Apple Inc. (NASDAQ:AAPL) co-founder Steve Wozniak says Hollywood has captured Steve Jobs’ best not in the splashy 2013 biopic starring Ashton Kutcher, "Jobs," but in a lower-profile 1999 made-for-TV film, "Pirates of Silicon Valley."
Gave Kutcher's 2013 ‘Jobs' Biopic A Chance
His verdict comes with the authority of a colleague who helped build Apple from a garage outfit into a personal-computing giant. On a May 2015 press call for National Geographic Channel's "American Genius" episode "Jobs vs. Gates," Wozniak gave the Kutcher film a measured review.
"I think that there were a lot of weaknesses about the ‘Jobs' movie, the one with Ashton Kutcher, a lot of weaknesses from the screenwriting and all, but I gave it a chance. I was hoping it would be a great movie," he said, according to a 2015 Business Insider article. He added that the film didn't probe deeply enough into Jobs' inner life.
Lamenting Hollywood’s Shallow Look At Jobs’ Impact
Wozniak said the shortcomings extended to the movie's treatment of Jobs' chief rival, Microsoft co-founder Bill Gates. "That one wasn't about Bill Gates, but it didn't get into how he worked inside and how he actually negotiated and worked on people and portrayed his ideas through," Wozniak explained.
"It kind of shortened everything.

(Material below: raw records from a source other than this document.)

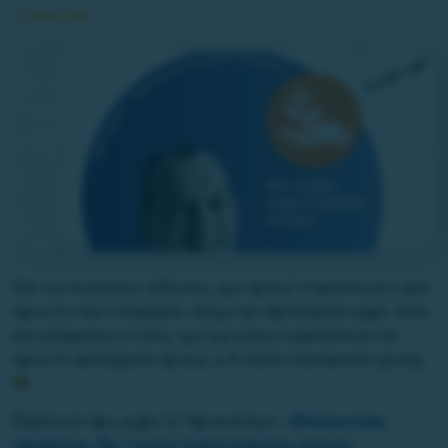
События
Ми не можемо обіцяти, що гроші з’являться у вас
просто так і нізвідки, якщо ви пройдете курс. Але
ми упевнені у тому, що це шанс навчитися не
просто вкладати гроші, а й мати пасивний дохід
Йдеться про курс із Прометеус: «
Фінансова
свобода. Як і куди інвестувати гроші
».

It sort of had the outside Steve Jobs, the frill, the façade and done very well, but I wanted more. I want to really know what is behind this thinking that goes a step further than other people."
Why Wozniak Preferred TNT’s 1999 ‘Pirates Of Silicon Valley’
He contrasted that with "Pirates of Silicon Valley," praising it as proof that dramatizations can get the story right. "I absolutely feel that it can be captured and has been captured in drama style," Wozniak said.
"One of the things is, yes, it not only captures inside of Steve Jobs. It's the events that occurred and what was their meaning in the development of computers, and ‘Pirates of Silicon Valley' was intriguing, interesting. I loved watching it."
The TNT film, starring Noah Wyle as Jobs and Anthony Michael Hall as Gates, earned five Emmy nominations in 1999.
Wozniak has often emphasized that Jobs partnered big-picture vision with relentless product standards, traits Wozniak says pushed Apple and him to think beyond the next circuit board. In 2015, he described Jobs as the futurist and Gates as the execution-first builder, a tension that defined the early PC era.
The debate over portrayals has extended to the box office, where Kutcher's "Jobs" stumbled on opening weekend, another data point in the long-running conversation about how to dramatize Silicon Valley's origins.